◆ WHAT IS REQUIRED ◆
Wherever "Katharina" turns up in a line of the entries below, that line counts. Say how many such lines there are, with no other words.
*** RECORD EXCERPTS
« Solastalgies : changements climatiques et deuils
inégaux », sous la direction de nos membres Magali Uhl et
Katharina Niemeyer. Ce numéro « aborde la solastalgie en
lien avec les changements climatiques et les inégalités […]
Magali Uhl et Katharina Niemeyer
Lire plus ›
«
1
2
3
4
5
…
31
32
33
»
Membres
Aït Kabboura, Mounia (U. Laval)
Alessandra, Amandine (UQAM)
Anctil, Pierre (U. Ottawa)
******
◆ TASK SOLUTION ◆
2